Creators & AI Visibility
YouTube is the second-largest search engine on earth. For categories like skincare, wearables, credit cards, supplements, and SaaS, creator-led video is among the deepest, most-trusted, fastest-growing buyer-research surfaces of the modern internet.
AI engines treat that creator content differently depending on the engine, the prompt, and the retrieval method. Some surface YouTube heavily. Others underweight it dramatically. This audit examines the question directly, running 15 buyer-intent queries across five verticals and coding every cited source.
The first observation: creator-led video is significantly underweighted in text-first AI retrieval relative to its consumer-research footprint. Whether that asymmetry holds across all AI engines is the question this series will keep testing.
How the gap was measured.
YouTube share of cited results across 109 ranked citations spanning five verticals in text-first AI retrieval.
Creator-led videos surfaced for the same exact queries: dermatologists, finance analysts, wearables reviewers, and category specialists.
Creator-led video is the fastest-growing layer of consumer product research, and the most unevenly cited across AI engines.
What the audit reveals.
YouTube is underweighted in text-first AI retrieval, but the picture varies by engine.
Across 109 ranked citations from 15 buyer-intent queries in five verticals, zero YouTube videos surfaced in the AI retrieval surface tested. The same queries run against YouTube directly returned a deep, current library of creator-led content. Engines with stronger multimodal capabilities treat video content differently and will be tested in subsequent rounds.
The asymmetry was largest in categories where YouTube creator content is densest: Beauty, fitness wearables, and credit-card optimization.
Creators with the deepest authority are topic specialists, not mega-influencers.
The YouTube creators captured in the parallel ecosystem skew toward topic-specialist channels: board-certified dermatologists, single-category credit-card reviewers, wearables-only review channels, and expert-led explainer formats. Topical depth appears to outrank raw reach.
The same pattern appears inside cited blog content: named experts with vertical depth outrank broader lifestyle sites.
What fills the gap: independent expert blogs and brand-owned content.
In place of the missing YouTube layer, AI engines pull heavily from independent expert blogs and brand-owned content. In B2B SaaS, vendors occupied 87% of the top cited surface. The cited answer is often shaped by who has invested in long-form, structured, entity-rich text content.
Source logic differs sharply by vertical.
Beauty is dominated by independent expert blogs plus brand-owned content. Tech and SaaS is overwhelmingly vendor-led. Finance and Travel remain editorial-led, with vertical trade press retaining authority. Health splits between medical institutions and DTC brands.

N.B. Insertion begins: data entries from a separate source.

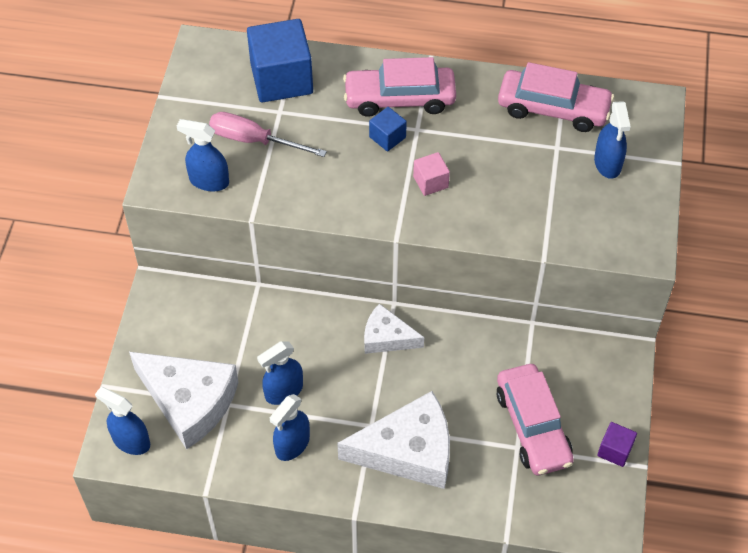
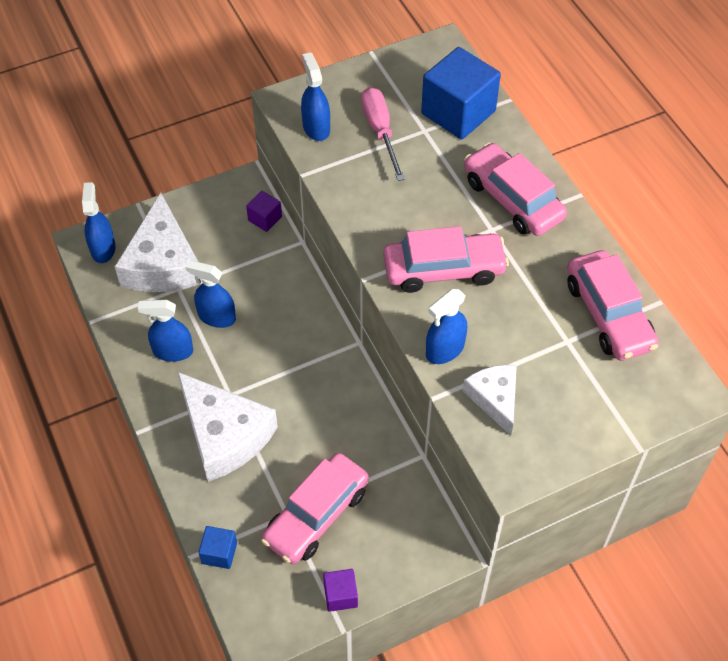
camera: 55 degrees right, 0 degrees up
(209, 297) = (265, 219): none -> purple cube
(387, 137) = (463, 214): blue cube -> blue cube (219, 553)
(387, 337) = (321, 357): white cheese -> white cheese (495, 398)
(430, 182) = (443, 270): pink cube -> pink car
(607, 163) = (585, 390): blue spray bottle -> blue spray bottle (444, 349)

User-generated platforms cross into AI answers. YouTube does not.
Medium, Quora, and Reddit-adjacent content appeared across multiple verticals, particularly in comparison queries. Text-based user-generated content is treated as retrieval signal. Video-based creator content is not.
The asymmetry suggests the gap is a format gap as much as a platform gap.
News recency drives citation in rate-sensitive categories.
In personal finance, citations skewed almost entirely to articles published within the previous two weeks. Citation half-life in these categories appears measured in days, not months.
Aggregators are an underleveraged citation surface.
In Beauty, ingredient-comparison sites appeared up to three times for a single query. In Tech, comparison aggregators were heavily cited. Structured data and ingredient-level transparency appear to register as authority signals that AI engines reward.
The gap, vertical by vertical.
What this series is tracking.
Does the gap exist in every AI engine?
Future editions test ChatGPT, Claude, Perplexity, Gemini, and Google AI Overviews directly through API access.
Who are the most-watched creators that AI ignores?
A standalone sub-study will map the top creators per vertical inside YouTube's native index by subscriber tier, format, and indexed authority.
Which video formats compound into text citation?
The next edition examines which video formats reliably compound into the AI-cited surface, and which never do.
How long does cited content stay cited?
The same prompts will be re-run at T+30 and T+60 to map decay curves by category.
Eight verticals, fifty prompts each
Volume 02 expands beyond the five categories tested here to add Food & Beverage, Consumer Electronics, and Auto.
Open prompt taxonomy and coding rubric
A standalone methodology document will publish the full prompt taxonomy, source-type coding rubric, and engine-version logs.